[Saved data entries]
++++++++++
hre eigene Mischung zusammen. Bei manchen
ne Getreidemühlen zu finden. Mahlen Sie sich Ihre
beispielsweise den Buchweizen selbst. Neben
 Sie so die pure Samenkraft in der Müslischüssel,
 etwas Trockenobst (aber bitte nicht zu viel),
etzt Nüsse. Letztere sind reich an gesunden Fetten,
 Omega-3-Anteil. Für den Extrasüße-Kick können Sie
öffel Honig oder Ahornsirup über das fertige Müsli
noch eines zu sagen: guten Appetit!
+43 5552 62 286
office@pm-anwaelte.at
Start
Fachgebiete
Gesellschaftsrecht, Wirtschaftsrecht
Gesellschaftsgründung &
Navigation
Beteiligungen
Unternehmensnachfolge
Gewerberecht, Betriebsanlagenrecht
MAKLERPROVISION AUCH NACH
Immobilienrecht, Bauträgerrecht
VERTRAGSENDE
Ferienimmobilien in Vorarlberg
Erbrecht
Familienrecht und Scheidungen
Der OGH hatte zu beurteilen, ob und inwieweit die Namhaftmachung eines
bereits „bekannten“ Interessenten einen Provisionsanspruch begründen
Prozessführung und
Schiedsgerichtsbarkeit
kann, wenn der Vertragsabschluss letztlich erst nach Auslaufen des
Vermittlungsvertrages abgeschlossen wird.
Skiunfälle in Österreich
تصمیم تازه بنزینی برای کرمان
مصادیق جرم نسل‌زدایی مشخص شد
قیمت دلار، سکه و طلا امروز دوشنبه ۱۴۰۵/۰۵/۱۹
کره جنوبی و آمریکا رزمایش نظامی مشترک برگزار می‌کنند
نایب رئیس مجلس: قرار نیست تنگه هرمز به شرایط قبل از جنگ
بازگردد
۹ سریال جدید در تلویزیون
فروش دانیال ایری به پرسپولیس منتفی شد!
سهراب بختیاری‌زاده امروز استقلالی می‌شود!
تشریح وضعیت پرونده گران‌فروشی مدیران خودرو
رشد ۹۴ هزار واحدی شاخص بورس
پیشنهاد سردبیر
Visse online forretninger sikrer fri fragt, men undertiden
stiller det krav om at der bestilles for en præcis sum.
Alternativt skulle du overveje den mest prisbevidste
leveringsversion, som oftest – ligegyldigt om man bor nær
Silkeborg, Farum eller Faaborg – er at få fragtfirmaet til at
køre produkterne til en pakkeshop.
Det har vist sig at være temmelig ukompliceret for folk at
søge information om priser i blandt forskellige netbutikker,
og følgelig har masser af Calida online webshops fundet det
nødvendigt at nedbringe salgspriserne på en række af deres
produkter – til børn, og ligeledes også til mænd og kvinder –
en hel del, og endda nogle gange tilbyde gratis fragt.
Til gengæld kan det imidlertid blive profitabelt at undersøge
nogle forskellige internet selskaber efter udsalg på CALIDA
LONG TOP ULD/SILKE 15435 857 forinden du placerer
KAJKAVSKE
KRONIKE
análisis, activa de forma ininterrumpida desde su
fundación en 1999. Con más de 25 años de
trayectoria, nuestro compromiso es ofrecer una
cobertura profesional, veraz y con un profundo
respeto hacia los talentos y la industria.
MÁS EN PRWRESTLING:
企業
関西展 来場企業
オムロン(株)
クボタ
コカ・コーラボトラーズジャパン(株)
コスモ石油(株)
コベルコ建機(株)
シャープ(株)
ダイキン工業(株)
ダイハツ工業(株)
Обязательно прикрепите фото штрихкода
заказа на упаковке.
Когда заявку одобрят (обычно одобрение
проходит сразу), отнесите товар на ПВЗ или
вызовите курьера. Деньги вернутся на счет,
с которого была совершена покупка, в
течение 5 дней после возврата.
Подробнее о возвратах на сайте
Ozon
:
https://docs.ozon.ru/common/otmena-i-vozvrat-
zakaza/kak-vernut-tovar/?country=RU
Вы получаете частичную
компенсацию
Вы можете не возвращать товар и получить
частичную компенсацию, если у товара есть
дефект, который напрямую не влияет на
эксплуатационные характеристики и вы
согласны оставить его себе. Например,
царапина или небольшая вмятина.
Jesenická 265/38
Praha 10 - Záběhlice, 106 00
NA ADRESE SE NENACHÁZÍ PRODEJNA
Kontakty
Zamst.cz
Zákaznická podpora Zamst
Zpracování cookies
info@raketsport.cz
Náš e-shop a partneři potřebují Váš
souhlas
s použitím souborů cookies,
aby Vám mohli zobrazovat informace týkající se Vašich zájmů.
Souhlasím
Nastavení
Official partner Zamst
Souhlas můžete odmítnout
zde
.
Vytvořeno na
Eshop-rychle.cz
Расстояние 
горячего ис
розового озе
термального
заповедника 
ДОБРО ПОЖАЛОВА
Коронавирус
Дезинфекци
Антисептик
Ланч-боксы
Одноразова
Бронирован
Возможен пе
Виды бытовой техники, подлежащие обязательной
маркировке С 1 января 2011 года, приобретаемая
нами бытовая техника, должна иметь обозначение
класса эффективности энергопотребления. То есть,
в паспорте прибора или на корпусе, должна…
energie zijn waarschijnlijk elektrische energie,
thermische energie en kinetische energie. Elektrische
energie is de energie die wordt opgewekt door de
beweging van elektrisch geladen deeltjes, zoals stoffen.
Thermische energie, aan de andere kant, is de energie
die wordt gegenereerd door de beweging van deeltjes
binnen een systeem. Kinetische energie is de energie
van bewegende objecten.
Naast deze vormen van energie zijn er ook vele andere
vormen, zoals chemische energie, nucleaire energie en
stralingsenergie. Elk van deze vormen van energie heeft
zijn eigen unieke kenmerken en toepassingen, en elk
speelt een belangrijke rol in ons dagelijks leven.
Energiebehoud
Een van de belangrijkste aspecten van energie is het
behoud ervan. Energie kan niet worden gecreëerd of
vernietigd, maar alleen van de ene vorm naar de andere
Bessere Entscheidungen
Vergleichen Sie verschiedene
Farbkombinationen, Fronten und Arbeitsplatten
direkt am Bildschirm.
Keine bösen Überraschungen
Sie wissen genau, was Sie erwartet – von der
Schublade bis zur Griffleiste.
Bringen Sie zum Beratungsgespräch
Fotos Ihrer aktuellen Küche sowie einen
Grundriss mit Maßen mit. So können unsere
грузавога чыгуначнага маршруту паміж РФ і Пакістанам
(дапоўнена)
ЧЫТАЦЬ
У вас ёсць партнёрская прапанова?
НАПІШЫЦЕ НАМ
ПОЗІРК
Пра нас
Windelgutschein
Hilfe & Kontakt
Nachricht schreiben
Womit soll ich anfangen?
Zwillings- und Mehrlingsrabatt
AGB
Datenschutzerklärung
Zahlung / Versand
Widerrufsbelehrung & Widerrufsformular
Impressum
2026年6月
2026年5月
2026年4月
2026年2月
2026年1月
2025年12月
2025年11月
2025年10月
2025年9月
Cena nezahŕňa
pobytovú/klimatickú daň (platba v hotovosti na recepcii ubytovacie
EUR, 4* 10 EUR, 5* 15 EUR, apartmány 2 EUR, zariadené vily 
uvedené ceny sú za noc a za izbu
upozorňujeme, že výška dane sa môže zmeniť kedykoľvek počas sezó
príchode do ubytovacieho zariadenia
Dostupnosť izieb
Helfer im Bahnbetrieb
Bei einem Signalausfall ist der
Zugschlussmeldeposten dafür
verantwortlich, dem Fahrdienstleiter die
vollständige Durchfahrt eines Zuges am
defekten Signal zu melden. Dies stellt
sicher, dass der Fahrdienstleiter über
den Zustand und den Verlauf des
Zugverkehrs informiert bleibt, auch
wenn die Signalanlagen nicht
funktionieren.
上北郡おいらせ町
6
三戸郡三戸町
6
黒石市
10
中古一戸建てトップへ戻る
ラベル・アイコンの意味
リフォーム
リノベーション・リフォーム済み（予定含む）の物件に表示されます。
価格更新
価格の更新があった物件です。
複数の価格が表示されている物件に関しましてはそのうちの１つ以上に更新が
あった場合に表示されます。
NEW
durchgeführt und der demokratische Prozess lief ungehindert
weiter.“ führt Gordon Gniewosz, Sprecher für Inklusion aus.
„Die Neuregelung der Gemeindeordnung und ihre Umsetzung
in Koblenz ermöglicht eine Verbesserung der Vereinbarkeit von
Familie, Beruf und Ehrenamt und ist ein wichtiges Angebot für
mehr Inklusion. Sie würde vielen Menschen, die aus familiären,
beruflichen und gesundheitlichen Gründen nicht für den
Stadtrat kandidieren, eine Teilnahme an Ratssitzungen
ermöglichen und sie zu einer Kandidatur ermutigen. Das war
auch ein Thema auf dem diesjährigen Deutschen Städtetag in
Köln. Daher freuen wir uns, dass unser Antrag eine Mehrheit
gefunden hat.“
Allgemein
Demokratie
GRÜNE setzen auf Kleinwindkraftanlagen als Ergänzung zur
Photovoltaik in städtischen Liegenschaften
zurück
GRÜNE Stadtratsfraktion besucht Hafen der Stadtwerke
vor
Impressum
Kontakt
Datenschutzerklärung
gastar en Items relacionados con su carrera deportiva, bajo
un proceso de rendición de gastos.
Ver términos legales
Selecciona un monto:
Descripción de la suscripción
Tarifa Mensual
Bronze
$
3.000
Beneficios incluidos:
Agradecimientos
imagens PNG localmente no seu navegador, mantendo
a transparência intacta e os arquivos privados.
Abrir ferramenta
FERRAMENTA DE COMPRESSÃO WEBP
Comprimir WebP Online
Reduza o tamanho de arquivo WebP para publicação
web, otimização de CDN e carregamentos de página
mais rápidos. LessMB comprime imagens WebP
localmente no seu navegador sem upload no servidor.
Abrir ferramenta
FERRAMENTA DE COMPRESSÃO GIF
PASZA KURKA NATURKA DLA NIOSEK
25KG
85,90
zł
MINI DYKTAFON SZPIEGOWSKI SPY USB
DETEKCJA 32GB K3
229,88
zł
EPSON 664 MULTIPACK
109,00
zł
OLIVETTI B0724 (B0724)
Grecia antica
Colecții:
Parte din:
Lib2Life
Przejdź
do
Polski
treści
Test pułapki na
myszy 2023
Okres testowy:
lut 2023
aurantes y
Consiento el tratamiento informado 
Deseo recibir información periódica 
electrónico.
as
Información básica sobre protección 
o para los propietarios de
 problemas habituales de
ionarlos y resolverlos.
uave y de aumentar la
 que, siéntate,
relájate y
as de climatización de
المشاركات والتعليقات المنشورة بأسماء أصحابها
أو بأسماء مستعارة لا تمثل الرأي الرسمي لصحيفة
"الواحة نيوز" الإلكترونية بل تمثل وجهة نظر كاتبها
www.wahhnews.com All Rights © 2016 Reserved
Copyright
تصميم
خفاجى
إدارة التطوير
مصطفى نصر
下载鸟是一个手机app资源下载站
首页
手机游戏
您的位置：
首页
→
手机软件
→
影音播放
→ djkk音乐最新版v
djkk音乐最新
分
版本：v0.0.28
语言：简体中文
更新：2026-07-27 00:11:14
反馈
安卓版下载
++++++++++
» **Problem requirements**
Using the data above, print exactly the lines from the line that contains "Коронавирус" through the line that contains "energie is de energie die", with both included.

» **Written solution**
Коронавирус
Дезинфекци
Антисептик
Ланч-боксы
Одноразова
Бронирован
Возможен пе
Виды бытовой техники, подлежащие обязательной
маркировке С 1 января 2011 года, приобретаемая
нами бытовая техника, должна иметь обозначение
класса эффективности энергопотребления. То есть,
в паспорте прибора или на корпусе, должна…
energie zijn waarschijnlijk elektrische energie,
thermische energie en kinetische energie. Elektrische
energie is de energie die wordt opgewekt door de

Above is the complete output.